With all the store closures taking place these days and into the near future, Weintraub said the mall can no longer be just about shopping. With fewer traditional stores, there will be a move to convert spaces to more community-oriented uses and experiences.
One other trend into the future, Weintraub said, will be more residential use at malls. That could include either building on top of the mall or building condos on parking lot land for example beside the mall.
FIVE KEY CHANGES MALLS SHOULD INVEST IN POST-COVID
According to Deloitte, here’s a closer look at the five key changes mall owners and retailers need to invest in order to survive and thrive in the post-pandemic world and get Canadians coming back in store:
Focus on safety and convenience: “The new mall will need to carefully balance consumers’ desire for social interaction with their need for a safe, easy shopping experience. Retailers and landlords need to address customers’ concerns by finding innovative ways to adjust how they organize their stores, interact with customers, collect payment, and deliver products. The key to getting people back into malls will be for owners and retailers to work together to invest in customer safety, and to provide tools and applications that make for a smoother, more convenient shopping experience.”
Rethink the role of the store: “Given mall foot traffic had fallen by 22 percent in the country’s top 10 malls even before the COVID-19 outbreak (2019 vs. 2018), retailers need to reconsider the size and number of stores that will meet their customers’ needs, eliminating poorer-performing stores and focusing on showroom, pop-up locations, and other innovative formats.

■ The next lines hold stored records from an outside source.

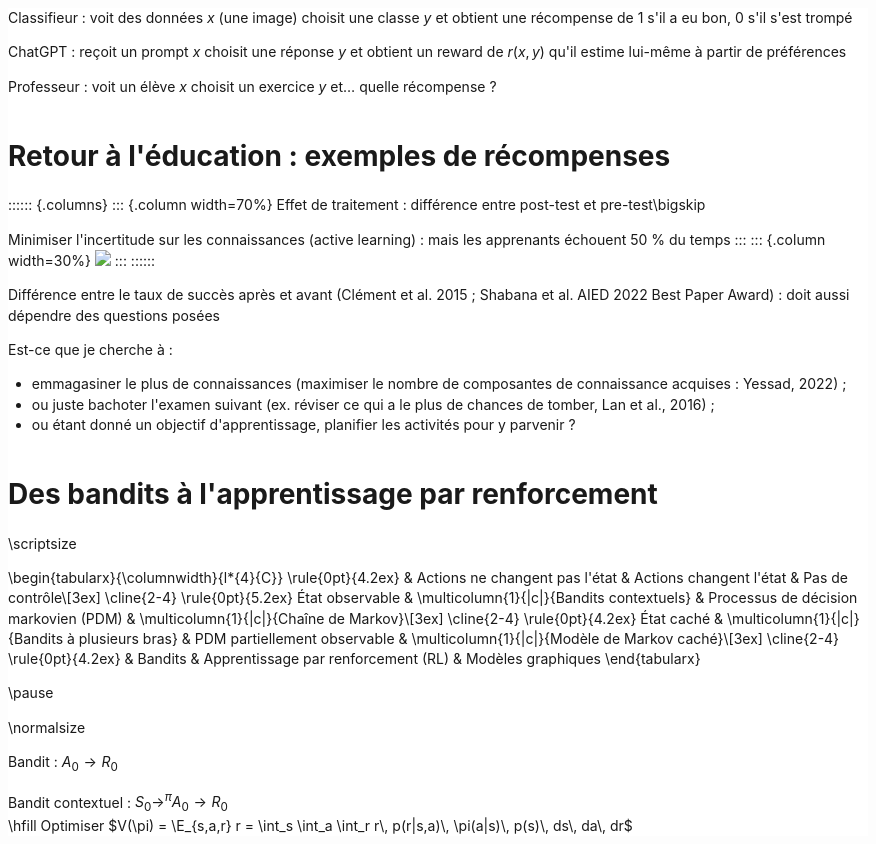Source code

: Classifieur : voit des données $x$ (une image) choisit une classe $y$ et obtient une récompense de 1 s'il a eu bon, 0 s'il s'est trompé

ChatGPT : reçoit un prompt $x$ choisit une réponse $y$ et obtient un reward de $r(x, y)$ qu'il estime lui-même à partir de préférences

Professeur : voit un élève $x$ choisit un exercice $y$ et… quelle récompense ?

# Retour à l'éducation : exemples de récompenses

:::::: {.columns}
::: {.column width=70%}
Effet de traitement : différence entre post-test et pre-test\bigskip

Minimiser l'incertitude sur les connaissances (active learning) : mais les apprenants échouent 50 \% du temps
:::
::: {.column width=30%}
![](figures/irt-fr.png)
:::
::::::

Différence entre le taux de succès après et avant (Clément et al. 2015 ; Shabana et al. AIED 2022 Best Paper Award) : doit aussi dépendre des questions posées

Est-ce que je cherche à :

- emmagasiner le plus de connaissances (maximiser le nombre de composantes de connaissance acquises : Yessad, 2022) ;
- ou juste bachoter l'examen suivant (ex. réviser ce qui a le plus de chances de tomber, Lan et al., 2016) ;
- ou étant donné un objectif d'apprentissage, planifier les activités pour y parvenir ?

# Des bandits à l'apprentissage par renforcement

\scriptsize

\begin{tabularx}{\columnwidth}{l*{4}{C}}
\rule{0pt}{4.2ex} & Actions ne changent pas l'état & Actions changent l'état & Pas de contrôle\\[3ex] \cline{2-4}
\rule{0pt}{5.2ex} État observable & \multicolumn{1}{|c|}{Bandits contextuels} & Processus de décision markovien (PDM) & \multicolumn{1}{|c|}{Chaîne de Markov}\\[3ex] \cline{2-4}
\rule{0pt}{4.2ex} État caché & \multicolumn{1}{|c|}{Bandits à plusieurs bras} & PDM partiellement observable & \multicolumn{1}{|c|}{Modèle de Markov caché}\\[3ex] \cline{2-4}
\rule{0pt}{4.2ex} & Bandits & Apprentissage par renforcement (RL) & Modèles graphiques
\end{tabularx}

\pause

\normalsize

Bandit : $A_0 \to R_0$

Bandit contextuel : $S_0 \to^\pi A_0 \to R_0$  
\hfill Optimiser $V(\pi) = \E_{s,a,r} r = \int_s \int_a \int_r r\, p(r|s,a)\, \pi(a|s)\, p(s)\, ds\, da\, dr$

The growth of online shopping (with 78 percent of consumers expecting online shopping to increase in popularity post-pandemic) calls into question the need for an extensive network of stores. Consumers will no longer come in just to browse; they will arrive already knowing what they want, and the associate’s role will be to facilitate the purchase through an exceptional customer experience.”
Make way for the food revolution: “As less relevant fashion retailers move out of mall locations, their departure will make room for landlords to bring in an exciting new breed of restaurant offerings. This will feed the consumer’s desire for social experience and will likely become the new anchor bringing visitors to the mall. As a social experience, dining out appeals to all customer segments—and it cannot be replicated online. Smart mall owners are viewing food and beverage venues as the new anchor that will enhance their destination appeal. When it comes to the experience of food choices in the mall, a renaissance is coming.”
Embrace technology: “Retailers need to take a page from digital-first companies—it’s never been more important to build a seamless and integrated physical and digital brand presence. Customers are increasingly looking for a digitized experience both online and off, enabled by technological innovation at every turn. Malls and retailers need to use digital tools to maximize productivity and efficiency and create a dynamic, engaging experience, such as product testing and simulation using AR and VR technologies, an ‘endless-aisle’ distribution strategy that can deliver in 24 hours or less, pop-up shops to showcase new products both in person and online, as well as online concierge services, digitized browsing, and virtual fitting rooms.”
Become a new destination: “Most of all, the mall must become the new meeting place for the community—a multi-purpose destination that offers extensive leisure activities as well as other functions, like office, residential, and cultural amenities. Shops should be mixed in with other complementary uses, giving visitors an interactive experience in which the entire environment comes into play. Owners may need to rethink their rental models to allow for different types of retail experiences, such as short-term pop-ups or exhibitions. There is a great opportunity here to be innovative.”